People hoped this would bring stability and a new, purely Afghan-led government. But almost immediately after they defeated the government, the mujahideen began to fight among themselves. With the common enemy defeated, simmering ethnic tensions rose to the surface and they could not agree on how to share power. These battles between different commanders would eventually turn into the Afghan civil war, a bloody, brutal war that lasted more than a decade.

I was 16 years old when I heard the news on the radio that President Najibullah had been arrested by police while trying to flee Afghanistan. We were all shocked by what was happening and very worried for our country.

We had been living in Kabul, where I went to school. But the week it happened we were in our home province of Badakhshan. We were back in the city of Faizabad, visiting relatives on an extended holiday.

The day after the report of the president's arrest we could hear shooting coming from the mountains above Faizabad.

The Afghan army had set up positions on one side of the mountains that ringed the city, while on the other the mujahideen had also dug in. The two sides were exchanging fire with rifles and machine guns and occasionally artillery. It seemed to me that the mujahideen were firing a lot more than the army, who didn't seem to have as many guns or as much ammunition as their enemy.

The army soldiers just seemed to be defending their positions and weren't offering much resistance. Many Afghan soldiers had already deserted in large numbers. Many were unwilling to fight their countrymen, but the soldiers also knew exactly what the mujahideen were capable of doing. During earlier battles, Russian soldiers had been tortured and killed. The torture became more gruesomely creative as time went on. Sometimes they burned people alive. Other times they would ask a prisoner his age and then nail that number of nails into his skull. Still other times they would cut a prisoner's head off and pour boiling oil into the corpse. When the hot oil encountered the nerve endings, the decapitated body moved around for a few seconds as if it were dancing. This form of torture was aptly called the “dead man's dance.”

The Afghan army knew that it was the new enemy and couldn't expect any more mercy than the Russians had. Many soldiers simply slipped off their uniforms and returned to normal civilian life.

After two days of fighting, the mujahideen were declared the new government. Peace talks for the surrender and handover of power had already started at a conference in Geneva two years earlier, in 1989. So when the government in Kabul collapsed, few were surprised. Suddenly Faizabad was full of mujahideen fighters who had come down from their mountain positions. I remember watching them, thinking how interesting and grizzled their faces looked.

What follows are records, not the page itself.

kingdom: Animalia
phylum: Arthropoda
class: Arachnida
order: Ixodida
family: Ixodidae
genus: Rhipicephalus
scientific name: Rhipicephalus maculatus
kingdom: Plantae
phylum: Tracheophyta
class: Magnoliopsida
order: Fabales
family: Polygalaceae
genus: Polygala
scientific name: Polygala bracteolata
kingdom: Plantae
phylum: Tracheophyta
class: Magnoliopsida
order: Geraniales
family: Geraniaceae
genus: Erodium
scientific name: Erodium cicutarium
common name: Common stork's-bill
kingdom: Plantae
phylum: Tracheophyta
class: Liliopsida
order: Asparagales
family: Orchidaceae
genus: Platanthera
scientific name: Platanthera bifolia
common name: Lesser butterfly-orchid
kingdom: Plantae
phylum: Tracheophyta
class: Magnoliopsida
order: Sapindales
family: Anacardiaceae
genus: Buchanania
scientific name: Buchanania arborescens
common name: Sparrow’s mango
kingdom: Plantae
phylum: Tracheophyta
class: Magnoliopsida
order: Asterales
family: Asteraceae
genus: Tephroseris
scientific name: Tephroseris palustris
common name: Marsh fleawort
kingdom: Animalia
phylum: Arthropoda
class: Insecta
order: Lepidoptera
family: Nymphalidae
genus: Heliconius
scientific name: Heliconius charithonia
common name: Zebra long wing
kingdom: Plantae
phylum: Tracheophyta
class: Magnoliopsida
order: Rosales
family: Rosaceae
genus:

These were men who had been living in mountain camps, subsisting on scarce rations and fighting almost daily battles for several years. In my mind, soldiers wore smart uniforms, so it was very strange to see these casually dressed men in jeans and sneakers. I wondered how some of them could ever readjust to civilian and civilized life. And I was not alone in that thought. The government offices were suddenly full of these men, and they terrified the locals; many schools shut their doors because parents refused to send their daughters, fearing they might be raped by these ex-fighters who now stalked the city streets.

But overall, most people in Afghanistan were happy that the Russians were gone and still hoped that the mujahideen would settle their disputes and form a decent government.

For me, however, these political changes marked a very depressing period in my life. I was 16 years old, and suddenly, if I wanted to travel around the city, I had to wear a burqa for the first time in my life. The mujahideen were not religiously fundamental and they did not impose the wearing of the burqa. The need to wear it was more a matter of safety. With so many male soldiers around it just wasn't a good idea for a young girl to show her beauty on the streets.